Aufgabe 1
Stimmen die Aussagen (a), (b) und (c) mit dem Text „Liebe auf Distanz“ überein? Antworte jeweils mit Ja oder Nein und zitiere die entscheidenden Worte des Textes wörtlich.
(a) Das traurige Kind hat den Kopf auf den Beinen der erwachsenen Mondkind abgelegt.
(b) Die erwachsene Mondkind hat noch genug Kraft, um das traurige Kind zu beschützen.
(c) Die Ängste des ängstlichen Kindes sind noch rational.
Aufgabe 2
Wie geht der Text „Liebe auf Distanz“ über Mondkind weiter? Führe ihn im Anschluss an seinen letzten Satz fort.

Zitierter Abschnitt
◆ ◆ ◆ ◆ ◆ ◆ ◆
Liebe auf Distanz

Die erwachsene Mondkind sitzt auf dem Boden.
Den Rücken gegen die Wand gelehnt.
Neben ihr liegt das traurige Kind, hat den Kopf auf ihren Beinen abgelegt. Intuitiv legt die erwachsene Mondkind den Arm um das traurige Kind. Es ist eher eine Geste, als wirklich mit der Intention das traurige Kind beschützen zu können. Denn die erwachsene Mondkind hat keine Kraft mehr.
Nicht weit weit entfernt tobt gerade das ängstliche Kind. Es sind ein paar Dinge aus dem Ruder gelaufen. Am Ende ein paar zu viele Dinge, sodass das ängstliche Kind zuerst nur nervös war, aber jetzt nicht mehr zu bändigen ist. Die Ängste sind schon längst nicht mehr rational, in Schach halten kann man das ängstliche Kind nicht mehr. Die erwachsene Mondkind hofft, dass es bald müde wird, sich in irgendeine Ecke legt und damit das beklemmende Gefühl in Mondkinds Brust verschwindet und die ständigen Panikattacken. Mit denen die erwachsene Mondkind noch nie so viele Probleme hatte, wie in den letzten Tagen.
◆ ◆ ◆ ◆ ◆ ◆ ◆
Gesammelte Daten

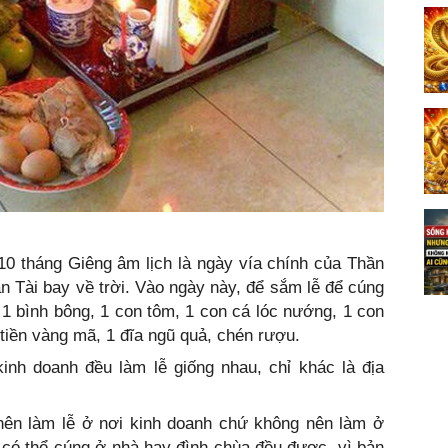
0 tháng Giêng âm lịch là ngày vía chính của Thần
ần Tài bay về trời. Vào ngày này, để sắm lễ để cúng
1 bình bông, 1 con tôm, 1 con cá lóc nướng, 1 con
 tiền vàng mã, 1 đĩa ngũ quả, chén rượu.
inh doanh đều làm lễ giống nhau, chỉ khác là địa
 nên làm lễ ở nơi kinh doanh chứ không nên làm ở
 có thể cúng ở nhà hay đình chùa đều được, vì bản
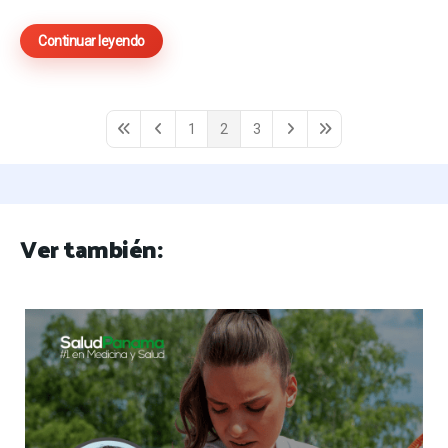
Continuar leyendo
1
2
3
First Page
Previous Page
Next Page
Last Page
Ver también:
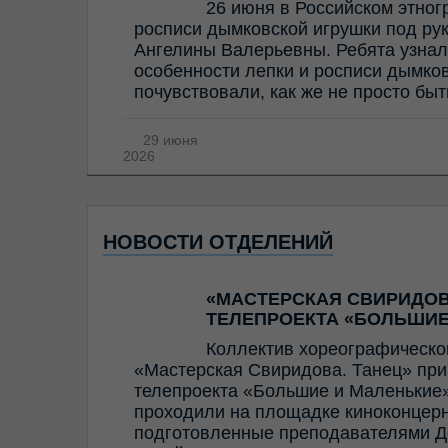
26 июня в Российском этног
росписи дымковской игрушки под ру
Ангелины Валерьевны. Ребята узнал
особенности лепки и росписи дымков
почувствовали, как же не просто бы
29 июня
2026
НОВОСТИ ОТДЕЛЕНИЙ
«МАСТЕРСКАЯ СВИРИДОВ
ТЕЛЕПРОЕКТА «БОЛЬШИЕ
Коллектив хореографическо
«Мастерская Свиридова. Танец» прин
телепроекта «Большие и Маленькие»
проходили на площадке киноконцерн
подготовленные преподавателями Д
◆ ◆ ◆ ◆ ◆ ◆ ◆
Lösung 1
(a) Ja: „hat den Kopf auf ihren Beinen abgelegt“
(b) Nein: „Denn die erwachsene Mondkind hat keine Kraft mehr.“
(c) Nein: „Die Ängste sind schon längst nicht mehr rational“

Lösung 2
Irgendwo im Hintergrund sitzen Kritiker und Forderer, schauen mit Adleraugen auf die erschöpfte, erwachsene Mondkind und erwähnen nur mal aus dem Off, dass es jetzt mit den Diensten richtig schwierig wird. Fast jeden Donnerstag und jedes Wochenende. Und, dass man die natürlich schaffen muss.

Das Unterstützungssystem ist gerade zusammen gebrochen. Frau Therapeutin, die Neue, ist krank und mit der potentiellen Bezugsperson ist mal wieder ein Tal einer Sinuskurve erreicht. Er hat verletzt, mal wieder, aber die erwachsene Mondkind lernt es ja auch nicht. Und es tut immer dann am meisten weh, wenn man ihn gerade am allerdringendsten bräuchte und merkt, dass er das entweder nicht verstehen und spüren kann oder will.

Blitzlichtmomente.
Dieser hier.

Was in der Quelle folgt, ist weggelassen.